If the “Death to America” tweeters believe that war is another way to stop them, here is what they have to do.
They have to agree that if the United States went to war to Iran, they, or their children, or their grandchildren, have to be among the forces we send. They would go there, to the Persian desert, where the average high this time of year is 114 degrees.
They would go there pretty much alone. Israel, with its saber-rattling prime minister, is kind of busy fending off threats closer to home. The Europeans, including the British, aren’t interested in a war with Iran. Neither are allies in Japan and South Korea that have abided by the sanctions imposed on Iran at a cost — the oil that would lower prices in their countries — with the idea that they would lead to an agreement such as this one.
And Russia and China, which helped us get this agreement, would probably aid Tehran, creating an axis that might be stronger than the one we fought in World War II. So, while we’re slogging through the desert, Russia is taking the opportunity to step up its mischief against Ukraine and other Eastern European nations that were once part of the Soviet Union or its bloc.

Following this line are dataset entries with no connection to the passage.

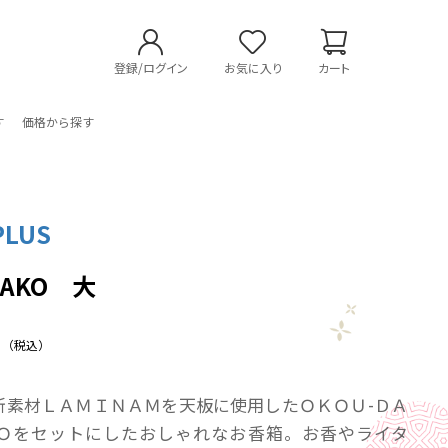
登録/ログイン
お気に入り
カート
す
価格から探す
PLUS
HAKO 大
（税込）
新素材ＬＡＭＩＮＡＭを天板に使用したＯＫＯＵ-ＤＡ
Ｏをセットにしたおしゃれなお香箱。お香やライタ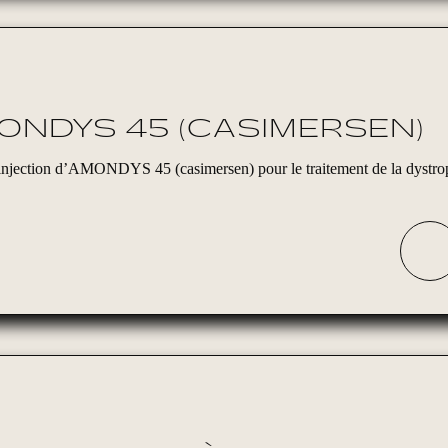
ONDYS 45 (CASIMERSEN)
’injection d’AMONDYS 45 (casimersen) pour le traitement de la dystro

China is ratcheting pressure on Japan over territory in the western Pacific.
Through all this, Iran has the liberty to develop nuclear weapons, since there’s no agreement like the one we have.
That’s the world you have to accept if you support the idea of bombing Tehran back to the stone age or using our boots on the ground to put Iran in what you perceive to be its place. So you’d damn well better be prepared to put your own life or your kids’ lives on the line. Because you can’t have mine.
The “Death to America” chanters in Iran only get their wish if we shun diplomacy and try to fight them in a war. An agreement that works, which this has a good chance of doing, is death to “Death to America.”